• ACTION ITEM: From the entries below, output the line with "MARCH 2011 . VOL 4 . ISSUE 3" and each following line up to and including the line with "February 4, 2009.", exactly as written.

• SUPPLIED MATERIAL:
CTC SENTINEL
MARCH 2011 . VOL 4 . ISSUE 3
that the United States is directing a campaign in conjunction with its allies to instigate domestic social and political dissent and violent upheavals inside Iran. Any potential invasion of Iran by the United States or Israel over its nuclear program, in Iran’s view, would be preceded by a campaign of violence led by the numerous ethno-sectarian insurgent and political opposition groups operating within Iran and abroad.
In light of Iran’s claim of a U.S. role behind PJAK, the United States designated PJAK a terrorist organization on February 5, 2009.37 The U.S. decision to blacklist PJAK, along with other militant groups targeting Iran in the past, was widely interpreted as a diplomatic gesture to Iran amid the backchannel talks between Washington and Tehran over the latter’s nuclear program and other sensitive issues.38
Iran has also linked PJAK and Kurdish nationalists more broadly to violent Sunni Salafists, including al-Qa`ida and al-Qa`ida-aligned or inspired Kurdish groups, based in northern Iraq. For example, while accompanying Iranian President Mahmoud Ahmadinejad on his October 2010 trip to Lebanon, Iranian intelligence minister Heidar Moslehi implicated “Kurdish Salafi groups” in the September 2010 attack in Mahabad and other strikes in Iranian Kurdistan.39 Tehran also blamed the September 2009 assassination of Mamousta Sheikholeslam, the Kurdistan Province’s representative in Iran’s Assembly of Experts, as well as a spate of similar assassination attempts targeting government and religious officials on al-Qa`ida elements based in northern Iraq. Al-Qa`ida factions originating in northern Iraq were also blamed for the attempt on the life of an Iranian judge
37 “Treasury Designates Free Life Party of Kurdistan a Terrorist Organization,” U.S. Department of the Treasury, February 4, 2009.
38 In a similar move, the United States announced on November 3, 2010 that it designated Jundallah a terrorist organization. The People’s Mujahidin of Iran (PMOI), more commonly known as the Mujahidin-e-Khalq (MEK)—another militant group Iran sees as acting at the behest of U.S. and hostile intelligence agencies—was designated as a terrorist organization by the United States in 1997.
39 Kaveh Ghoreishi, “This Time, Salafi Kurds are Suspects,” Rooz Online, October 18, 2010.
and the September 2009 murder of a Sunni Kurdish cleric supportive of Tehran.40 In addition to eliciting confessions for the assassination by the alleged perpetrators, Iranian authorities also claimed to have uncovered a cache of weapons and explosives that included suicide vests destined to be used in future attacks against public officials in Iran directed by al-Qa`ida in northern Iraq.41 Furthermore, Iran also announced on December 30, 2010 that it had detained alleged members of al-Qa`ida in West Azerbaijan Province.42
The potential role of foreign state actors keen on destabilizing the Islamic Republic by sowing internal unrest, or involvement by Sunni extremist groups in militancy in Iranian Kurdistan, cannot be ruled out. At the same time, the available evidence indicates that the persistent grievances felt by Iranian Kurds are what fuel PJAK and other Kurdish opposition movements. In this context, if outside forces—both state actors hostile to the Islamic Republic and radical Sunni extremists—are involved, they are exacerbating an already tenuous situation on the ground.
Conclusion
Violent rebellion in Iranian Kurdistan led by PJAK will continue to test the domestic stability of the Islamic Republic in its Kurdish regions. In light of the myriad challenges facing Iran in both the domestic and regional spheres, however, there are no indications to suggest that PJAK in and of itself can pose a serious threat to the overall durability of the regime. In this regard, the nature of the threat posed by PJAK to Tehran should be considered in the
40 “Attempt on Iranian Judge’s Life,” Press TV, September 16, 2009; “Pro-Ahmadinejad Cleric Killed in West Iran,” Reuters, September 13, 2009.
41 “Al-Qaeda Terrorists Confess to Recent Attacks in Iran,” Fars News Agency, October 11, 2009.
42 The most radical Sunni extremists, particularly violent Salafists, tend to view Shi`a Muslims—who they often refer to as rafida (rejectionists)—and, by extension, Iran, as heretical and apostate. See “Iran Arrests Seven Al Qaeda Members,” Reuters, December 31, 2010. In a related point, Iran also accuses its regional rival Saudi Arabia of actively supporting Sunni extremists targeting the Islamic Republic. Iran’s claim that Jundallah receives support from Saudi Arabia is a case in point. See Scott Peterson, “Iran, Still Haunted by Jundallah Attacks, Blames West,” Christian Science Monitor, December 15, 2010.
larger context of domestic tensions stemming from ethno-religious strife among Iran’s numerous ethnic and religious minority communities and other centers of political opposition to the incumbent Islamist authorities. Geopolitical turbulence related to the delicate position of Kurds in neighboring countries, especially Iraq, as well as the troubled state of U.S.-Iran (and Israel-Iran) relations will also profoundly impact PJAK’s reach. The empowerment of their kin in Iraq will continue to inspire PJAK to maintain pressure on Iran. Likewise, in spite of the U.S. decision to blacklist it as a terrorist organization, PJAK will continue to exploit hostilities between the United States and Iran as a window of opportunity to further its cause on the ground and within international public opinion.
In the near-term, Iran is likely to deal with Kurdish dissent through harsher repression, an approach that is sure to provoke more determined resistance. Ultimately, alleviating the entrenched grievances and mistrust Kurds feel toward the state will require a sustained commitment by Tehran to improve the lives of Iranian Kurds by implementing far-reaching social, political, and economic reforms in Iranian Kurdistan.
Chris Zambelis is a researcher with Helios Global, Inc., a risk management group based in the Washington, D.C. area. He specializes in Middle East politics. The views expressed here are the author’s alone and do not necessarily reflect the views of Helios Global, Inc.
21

• REPLY TO THE TASK:
MARCH 2011 . VOL 4 . ISSUE 3
that the United States is directing a campaign in conjunction with its allies to instigate domestic social and political dissent and violent upheavals inside Iran. Any potential invasion of Iran by the United States or Israel over its nuclear program, in Iran’s view, would be preceded by a campaign of violence led by the numerous ethno-sectarian insurgent and political opposition groups operating within Iran and abroad.
In light of Iran’s claim of a U.S. role behind PJAK, the United States designated PJAK a terrorist organization on February 5, 2009.37 The U.S. decision to blacklist PJAK, along with other militant groups targeting Iran in the past, was widely interpreted as a diplomatic gesture to Iran amid the backchannel talks between Washington and Tehran over the latter’s nuclear program and other sensitive issues.38
Iran has also linked PJAK and Kurdish nationalists more broadly to violent Sunni Salafists, including al-Qa`ida and al-Qa`ida-aligned or inspired Kurdish groups, based in northern Iraq. For example, while accompanying Iranian President Mahmoud Ahmadinejad on his October 2010 trip to Lebanon, Iranian intelligence minister Heidar Moslehi implicated “Kurdish Salafi groups” in the September 2010 attack in Mahabad and other strikes in Iranian Kurdistan.39 Tehran also blamed the September 2009 assassination of Mamousta Sheikholeslam, the Kurdistan Province’s representative in Iran’s Assembly of Experts, as well as a spate of similar assassination attempts targeting government and religious officials on al-Qa`ida elements based in northern Iraq. Al-Qa`ida factions originating in northern Iraq were also blamed for the attempt on the life of an Iranian judge
37 “Treasury Designates Free Life Party of Kurdistan a Terrorist Organization,” U.S. Department of the Treasury, February 4, 2009.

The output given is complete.